Stated goal 1 - Could you quote the passage on cast valve alloy pricing between "There are a" and "resistance than CA15.", inclusive?

Extracted text -
──────────────────────────────

A: Suppliers of cast valves may offer certain higher alloys at the same or less cost for a couple of reasons. Before getting into your concern about nitric acid, let’s address the issue about the cost of certain cast alloys. First, we’ll look at the cast versions of 304 and 316 stainless steel, known as CF8 and CF8M respectively. The compositional makeup of these two alloys are similar: chromium and nickel contents. However, CF8M contains 2% to 3% molybdenum that CF8 does not have, so we might expect CF8M to cost more. That is not usually the case. This is because alloy content is only one variable in the cost of an alloy; an equally important one is volume. While wrought producers make a significant quantity of 304 SS at less cost than 316 SS, foundries traditionally have standardized cast 316 (CF8M). The reason is that CF8M has much broader applications than CF8, so foundries produce a much greater volume of CF8M valves and benefit from the economies of scale. Thus, CF8M valves are usually less expensive than CF8 valves.


OTHER PRICING ISSUES

There are a few other reasons some cast alloys are priced at levels that seem contradictory, including whether an alloy is “foundry friendly.” In other words, can the alloy be produced without any consistent problems as a casting? For example, CA15 (410 SS) should be expected to cost less than its newer version, CA6NM. However, when you take into account castability and weldability issues, most foundries would prefer to make CA6NM rather than CA15. Because of this, these foundries will either price CA6NM less or the same as CA15, and the customer benefits by getting an alloy that has better ductility, impact toughness and corrosion resistance than CA15.

A foundry unfriendly alloy is grade 12 titanium. Grade 12 contains a small amount of nickel and molybdenum and was developed as a less expensive alternative to the palladium-stabilized titanium grades while having almost the same corrosion resistance. While this may not be a difficult alloy for wrought producers to make, the alloy is more difficult to cast than the palladium grades. In addition, weld repairs on grade 12 must be stress relieved, which adds cost to the foundry. As a result, some reactive alloy foundries will price grade 12 titanium the same as the more corrosion-resistant palladium grades. In this case, there may be no cost benefit in specifying grade 12 cast titanium valves.

──────────────────────────────

Stated goal 2 - Could you turn the entries, from their start through the line holding "воспитанников at (211, 219): воспитанников", inclusive, into a numbered list without blank lines? Leave the pictures out.

──────────────────────────────

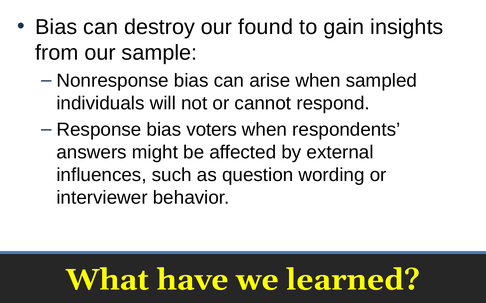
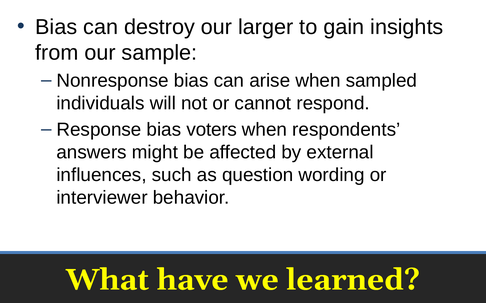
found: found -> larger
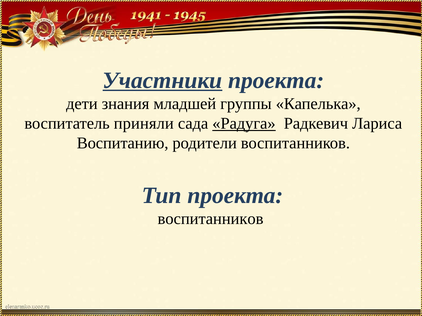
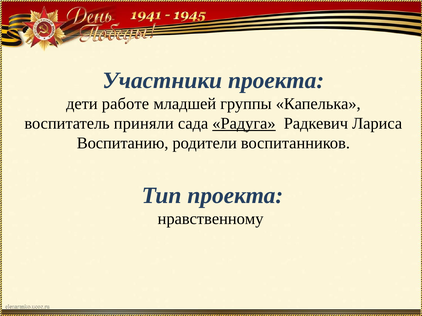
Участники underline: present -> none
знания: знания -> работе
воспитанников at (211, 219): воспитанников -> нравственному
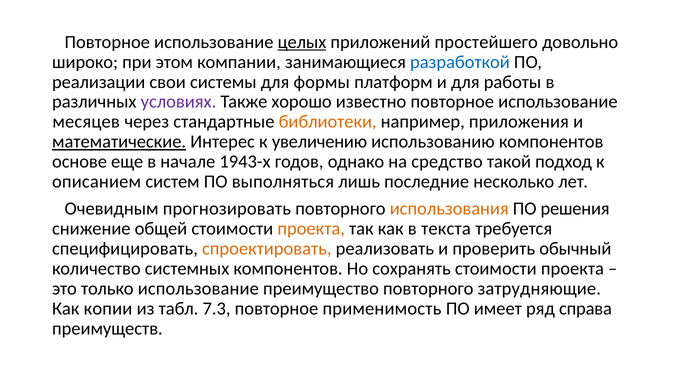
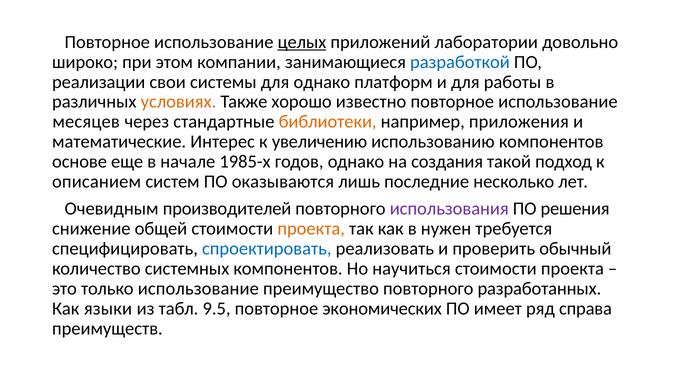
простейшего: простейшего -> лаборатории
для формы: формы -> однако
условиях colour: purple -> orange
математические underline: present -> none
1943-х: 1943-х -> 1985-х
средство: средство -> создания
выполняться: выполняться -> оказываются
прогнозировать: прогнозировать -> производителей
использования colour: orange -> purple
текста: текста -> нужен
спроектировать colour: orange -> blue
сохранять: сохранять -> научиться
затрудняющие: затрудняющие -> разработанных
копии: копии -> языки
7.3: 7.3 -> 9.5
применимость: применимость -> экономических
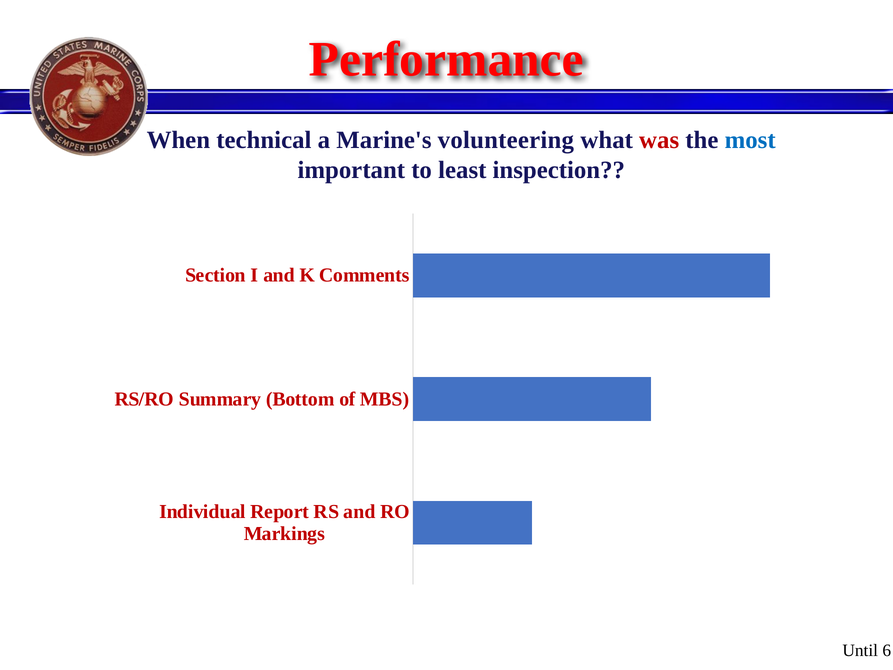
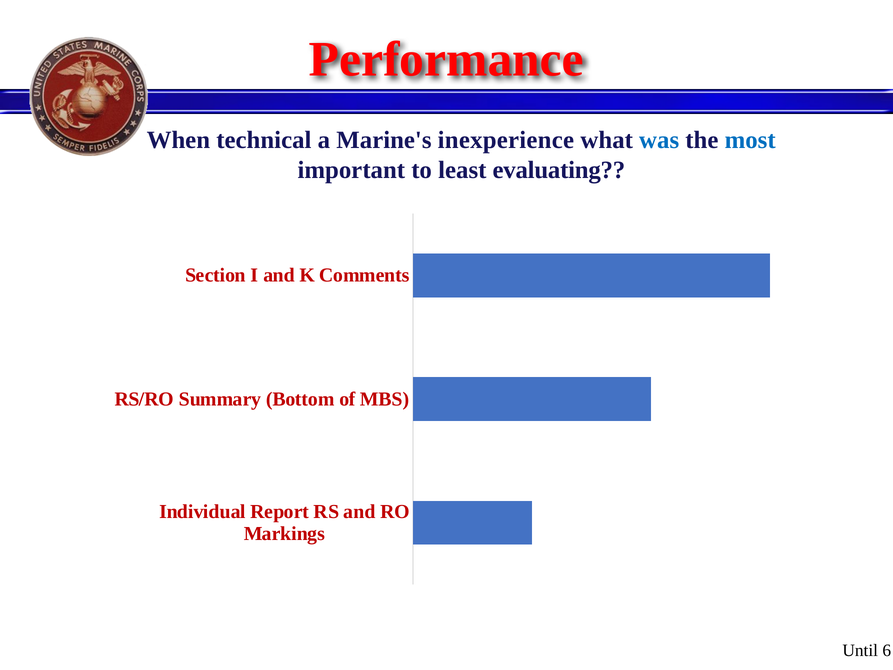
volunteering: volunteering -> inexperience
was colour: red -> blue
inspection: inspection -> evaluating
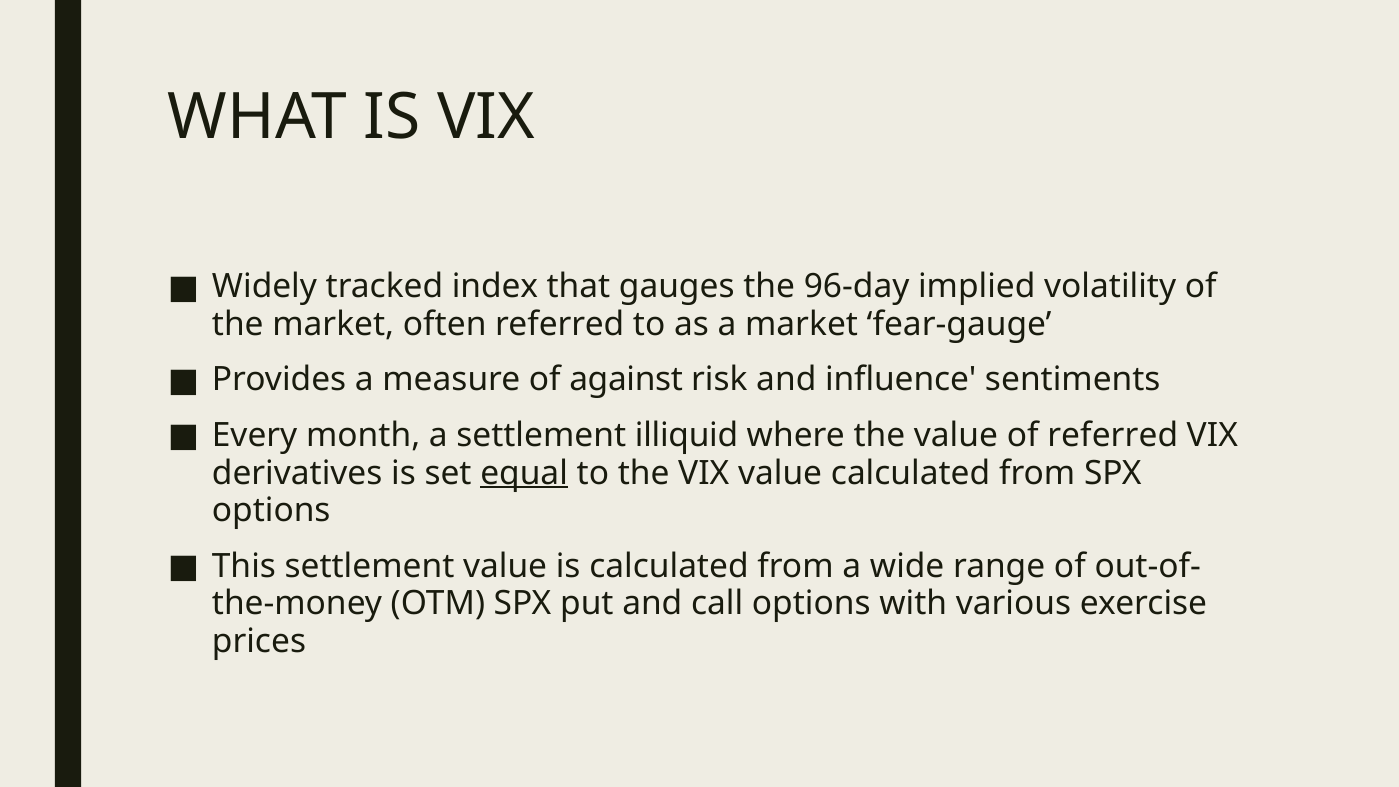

──────────────────────────────

Right answer 1 -
There are a few other reasons some cast alloys are priced at levels that seem contradictory, including whether an alloy is “foundry friendly.” In other words, can the alloy be produced without any consistent problems as a casting? For example, CA15 (410 SS) should be expected to cost less than its newer version, CA6NM. However, when you take into account castability and weldability issues, most foundries would prefer to make CA6NM rather than CA15. Because of this, these foundries will either price CA6NM less or the same as CA15, and the customer benefits by getting an alloy that has better ductility, impact toughness and corrosion resistance than CA15.

Right answer 2 -
1. found: found -> larger
2. Участники underline: present -> none
3. знания: знания -> работе
4. воспитанников at (211, 219): воспитанников -> нравственному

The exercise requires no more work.